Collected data
((
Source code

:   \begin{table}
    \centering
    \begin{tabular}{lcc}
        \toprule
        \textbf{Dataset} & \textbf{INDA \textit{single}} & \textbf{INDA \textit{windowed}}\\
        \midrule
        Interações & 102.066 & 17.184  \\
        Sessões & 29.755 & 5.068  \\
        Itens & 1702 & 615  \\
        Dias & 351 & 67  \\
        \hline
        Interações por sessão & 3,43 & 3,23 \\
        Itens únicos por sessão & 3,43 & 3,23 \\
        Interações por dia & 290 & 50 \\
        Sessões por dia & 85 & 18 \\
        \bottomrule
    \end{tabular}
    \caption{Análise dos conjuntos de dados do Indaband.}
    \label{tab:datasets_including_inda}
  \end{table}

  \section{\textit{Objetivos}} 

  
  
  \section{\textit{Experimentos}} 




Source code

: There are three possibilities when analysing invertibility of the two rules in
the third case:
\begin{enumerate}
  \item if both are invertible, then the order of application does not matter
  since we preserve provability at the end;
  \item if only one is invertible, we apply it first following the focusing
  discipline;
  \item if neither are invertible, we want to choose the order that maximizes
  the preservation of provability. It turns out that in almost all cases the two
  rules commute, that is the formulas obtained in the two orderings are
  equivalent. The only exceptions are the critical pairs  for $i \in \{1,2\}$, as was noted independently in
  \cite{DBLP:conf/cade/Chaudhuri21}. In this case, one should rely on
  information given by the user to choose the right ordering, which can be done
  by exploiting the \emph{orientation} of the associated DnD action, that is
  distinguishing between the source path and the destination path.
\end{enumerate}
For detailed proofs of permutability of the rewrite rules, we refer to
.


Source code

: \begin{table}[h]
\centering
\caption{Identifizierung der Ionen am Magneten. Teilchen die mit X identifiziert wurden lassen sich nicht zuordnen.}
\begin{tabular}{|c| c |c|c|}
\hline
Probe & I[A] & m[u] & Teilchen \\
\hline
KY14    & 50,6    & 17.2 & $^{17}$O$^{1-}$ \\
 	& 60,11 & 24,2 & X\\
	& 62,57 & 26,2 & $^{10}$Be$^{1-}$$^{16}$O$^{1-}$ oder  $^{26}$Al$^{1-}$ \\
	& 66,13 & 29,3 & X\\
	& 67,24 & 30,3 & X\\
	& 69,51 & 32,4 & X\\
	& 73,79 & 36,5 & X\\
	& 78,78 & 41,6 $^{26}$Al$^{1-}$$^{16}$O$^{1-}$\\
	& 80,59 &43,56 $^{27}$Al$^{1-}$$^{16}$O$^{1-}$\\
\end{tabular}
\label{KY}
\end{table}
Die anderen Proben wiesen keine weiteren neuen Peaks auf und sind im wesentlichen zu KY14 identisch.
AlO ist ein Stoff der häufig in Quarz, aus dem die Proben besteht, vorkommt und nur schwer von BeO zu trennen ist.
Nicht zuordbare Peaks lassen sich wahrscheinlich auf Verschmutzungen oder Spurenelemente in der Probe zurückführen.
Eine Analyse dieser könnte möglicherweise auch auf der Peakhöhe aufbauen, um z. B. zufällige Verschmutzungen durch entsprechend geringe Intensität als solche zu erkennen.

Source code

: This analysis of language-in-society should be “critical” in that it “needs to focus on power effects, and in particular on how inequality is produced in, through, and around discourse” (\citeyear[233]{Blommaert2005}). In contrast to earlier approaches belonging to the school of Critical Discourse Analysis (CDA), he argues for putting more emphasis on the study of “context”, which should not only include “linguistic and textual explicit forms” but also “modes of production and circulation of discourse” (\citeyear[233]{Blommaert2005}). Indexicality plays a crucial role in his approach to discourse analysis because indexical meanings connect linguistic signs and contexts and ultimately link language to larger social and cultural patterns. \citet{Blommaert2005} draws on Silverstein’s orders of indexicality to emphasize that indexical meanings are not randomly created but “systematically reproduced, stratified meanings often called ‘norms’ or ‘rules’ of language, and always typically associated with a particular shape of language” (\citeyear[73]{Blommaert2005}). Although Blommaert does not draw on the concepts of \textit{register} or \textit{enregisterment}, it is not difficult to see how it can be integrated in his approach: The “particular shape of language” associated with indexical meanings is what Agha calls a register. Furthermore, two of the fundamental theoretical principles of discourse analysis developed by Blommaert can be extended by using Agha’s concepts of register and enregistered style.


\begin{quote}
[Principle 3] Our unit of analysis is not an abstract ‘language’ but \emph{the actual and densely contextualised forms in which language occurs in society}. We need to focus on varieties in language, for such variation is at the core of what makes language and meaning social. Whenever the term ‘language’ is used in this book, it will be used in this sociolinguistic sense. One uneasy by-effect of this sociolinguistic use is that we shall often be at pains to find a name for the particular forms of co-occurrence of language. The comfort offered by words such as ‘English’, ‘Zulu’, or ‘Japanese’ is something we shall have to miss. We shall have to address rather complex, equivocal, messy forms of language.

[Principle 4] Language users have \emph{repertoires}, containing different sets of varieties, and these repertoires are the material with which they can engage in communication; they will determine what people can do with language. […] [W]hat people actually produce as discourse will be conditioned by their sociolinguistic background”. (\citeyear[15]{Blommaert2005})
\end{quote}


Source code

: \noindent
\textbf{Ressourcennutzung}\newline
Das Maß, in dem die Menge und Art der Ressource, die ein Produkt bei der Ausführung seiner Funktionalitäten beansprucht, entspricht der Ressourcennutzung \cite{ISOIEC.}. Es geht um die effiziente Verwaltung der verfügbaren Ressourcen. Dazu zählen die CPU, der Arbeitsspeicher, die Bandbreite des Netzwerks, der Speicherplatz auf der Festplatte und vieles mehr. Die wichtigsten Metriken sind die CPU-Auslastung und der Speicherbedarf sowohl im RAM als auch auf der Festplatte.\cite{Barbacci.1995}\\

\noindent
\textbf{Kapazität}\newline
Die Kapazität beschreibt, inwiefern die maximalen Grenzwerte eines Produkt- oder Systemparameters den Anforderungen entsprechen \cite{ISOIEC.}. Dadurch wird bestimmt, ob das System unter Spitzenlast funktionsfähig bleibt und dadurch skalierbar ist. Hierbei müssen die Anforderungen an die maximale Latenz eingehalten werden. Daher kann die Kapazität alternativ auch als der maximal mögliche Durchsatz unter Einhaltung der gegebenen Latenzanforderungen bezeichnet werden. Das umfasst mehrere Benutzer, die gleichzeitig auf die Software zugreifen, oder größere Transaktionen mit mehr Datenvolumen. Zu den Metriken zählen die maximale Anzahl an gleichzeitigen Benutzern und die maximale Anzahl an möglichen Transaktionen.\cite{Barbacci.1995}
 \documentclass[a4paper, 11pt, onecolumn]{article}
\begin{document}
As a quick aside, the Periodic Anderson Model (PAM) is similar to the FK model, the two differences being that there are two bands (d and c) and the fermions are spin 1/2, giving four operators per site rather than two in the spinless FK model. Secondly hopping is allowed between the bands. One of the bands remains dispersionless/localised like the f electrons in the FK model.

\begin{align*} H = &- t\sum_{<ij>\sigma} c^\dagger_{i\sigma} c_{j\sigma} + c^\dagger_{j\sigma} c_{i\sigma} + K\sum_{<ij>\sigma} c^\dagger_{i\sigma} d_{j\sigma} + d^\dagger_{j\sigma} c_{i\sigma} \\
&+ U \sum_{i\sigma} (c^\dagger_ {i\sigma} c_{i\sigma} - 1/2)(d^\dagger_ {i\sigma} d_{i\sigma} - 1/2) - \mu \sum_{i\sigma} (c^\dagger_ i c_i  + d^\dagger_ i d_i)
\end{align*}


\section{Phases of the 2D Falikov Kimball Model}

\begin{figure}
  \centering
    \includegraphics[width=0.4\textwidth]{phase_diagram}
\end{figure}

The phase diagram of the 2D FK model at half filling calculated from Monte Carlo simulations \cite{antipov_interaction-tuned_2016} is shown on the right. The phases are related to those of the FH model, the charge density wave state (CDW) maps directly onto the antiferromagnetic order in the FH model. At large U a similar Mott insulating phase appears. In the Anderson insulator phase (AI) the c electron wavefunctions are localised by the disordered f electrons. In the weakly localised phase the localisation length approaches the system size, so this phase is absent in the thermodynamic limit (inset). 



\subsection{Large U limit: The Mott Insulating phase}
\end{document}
))
Please give an exact copy of the lines above, beginning with the line containing "Itens únicos por" and running through the line containing "equivalent. The only", and of no other lines.

        Itens únicos por sessão & 3,43 & 3,23 \\
        Interações por dia & 290 & 50 \\
        Sessões por dia & 85 & 18 \\
        \bottomrule
    \end{tabular}
    \caption{Análise dos conjuntos de dados do Indaband.}
    \label{tab:datasets_including_inda}
  \end{table}

  \section{\textit{Objetivos}} 

  
  
  \section{\textit{Experimentos}} 




Source code

: There are three possibilities when analysing invertibility of the two rules in
the third case:
\begin{enumerate}
  \item if both are invertible, then the order of application does not matter
  since we preserve provability at the end;
  \item if only one is invertible, we apply it first following the focusing
  discipline;
  \item if neither are invertible, we want to choose the order that maximizes
  the preservation of provability. It turns out that in almost all cases the two
  rules commute, that is the formulas obtained in the two orderings are
  equivalent. The only exceptions are the critical pairs  for $i \in \{1,2\}$, as was noted independently in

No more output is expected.